Copies of all lines that contain "options" are needed; take them from the data below.

• [Given data]
════════════════
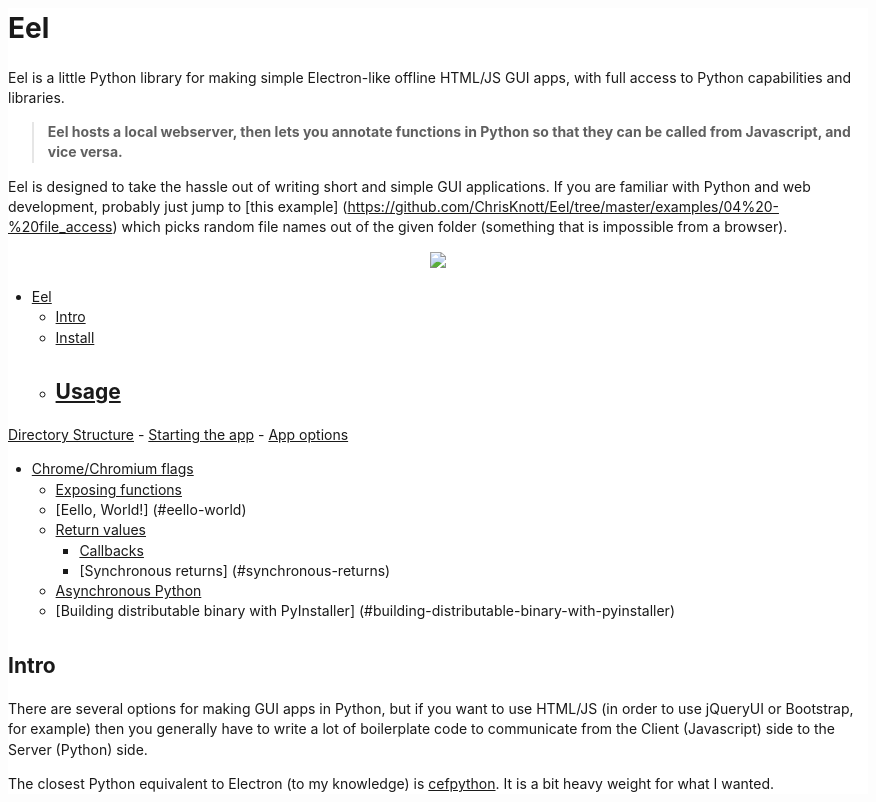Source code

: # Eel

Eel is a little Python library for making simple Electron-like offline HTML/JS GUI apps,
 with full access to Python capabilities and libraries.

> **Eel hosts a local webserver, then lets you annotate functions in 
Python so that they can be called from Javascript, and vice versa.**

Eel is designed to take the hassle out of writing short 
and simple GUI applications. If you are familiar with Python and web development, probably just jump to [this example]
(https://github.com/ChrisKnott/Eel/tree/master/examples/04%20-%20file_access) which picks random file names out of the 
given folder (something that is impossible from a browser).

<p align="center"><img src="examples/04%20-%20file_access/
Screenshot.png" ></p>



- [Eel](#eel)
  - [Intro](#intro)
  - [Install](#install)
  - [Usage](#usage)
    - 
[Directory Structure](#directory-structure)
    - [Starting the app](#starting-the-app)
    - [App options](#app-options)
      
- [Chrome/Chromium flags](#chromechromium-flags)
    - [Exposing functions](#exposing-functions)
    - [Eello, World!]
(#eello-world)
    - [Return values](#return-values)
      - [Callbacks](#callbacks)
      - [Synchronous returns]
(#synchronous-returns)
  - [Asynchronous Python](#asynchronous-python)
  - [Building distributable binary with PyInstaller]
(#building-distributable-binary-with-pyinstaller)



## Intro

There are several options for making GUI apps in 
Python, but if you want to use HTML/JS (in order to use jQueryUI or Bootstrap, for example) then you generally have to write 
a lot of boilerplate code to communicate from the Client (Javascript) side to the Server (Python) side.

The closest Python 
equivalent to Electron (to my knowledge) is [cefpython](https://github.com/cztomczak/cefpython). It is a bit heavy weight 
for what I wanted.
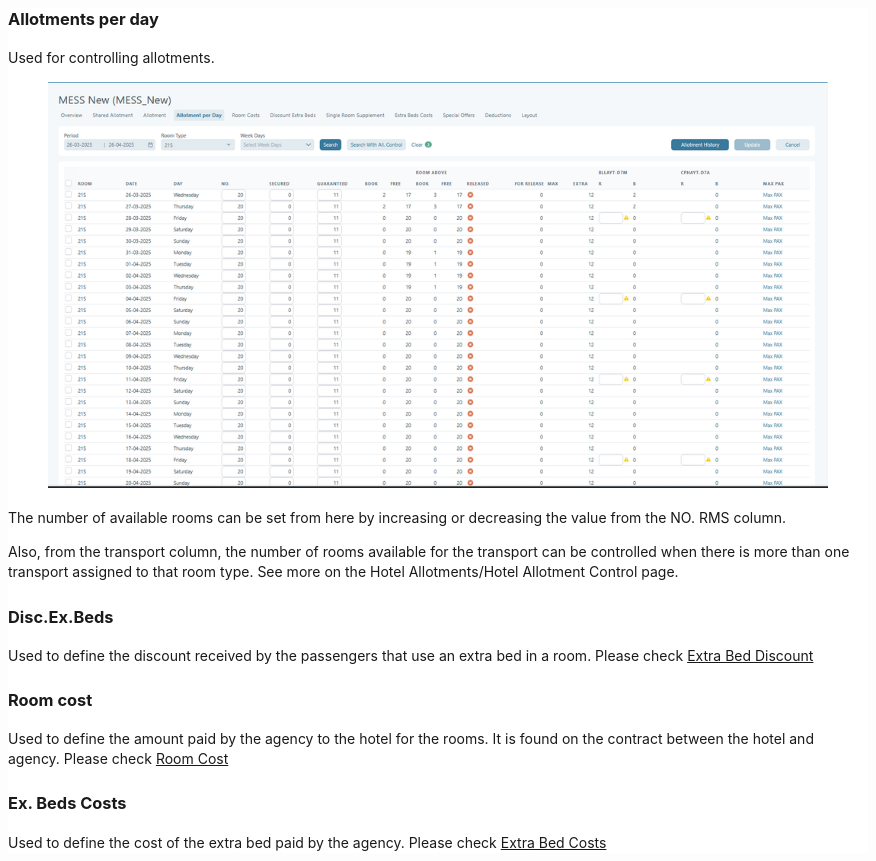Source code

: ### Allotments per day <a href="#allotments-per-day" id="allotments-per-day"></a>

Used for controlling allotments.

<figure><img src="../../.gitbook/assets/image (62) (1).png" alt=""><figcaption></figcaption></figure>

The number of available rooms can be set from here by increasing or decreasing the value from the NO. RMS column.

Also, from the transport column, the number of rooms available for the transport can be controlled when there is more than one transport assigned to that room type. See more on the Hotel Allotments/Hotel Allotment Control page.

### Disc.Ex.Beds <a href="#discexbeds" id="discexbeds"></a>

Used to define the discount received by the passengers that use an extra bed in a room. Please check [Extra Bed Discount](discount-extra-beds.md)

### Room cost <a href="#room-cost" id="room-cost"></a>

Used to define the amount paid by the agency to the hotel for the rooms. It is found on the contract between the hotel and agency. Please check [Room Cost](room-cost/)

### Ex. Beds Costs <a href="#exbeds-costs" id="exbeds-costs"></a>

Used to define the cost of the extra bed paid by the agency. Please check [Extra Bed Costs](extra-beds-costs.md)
════════════════
• [Result]
    - [App options](#app-options)
There are several options for making GUI apps in 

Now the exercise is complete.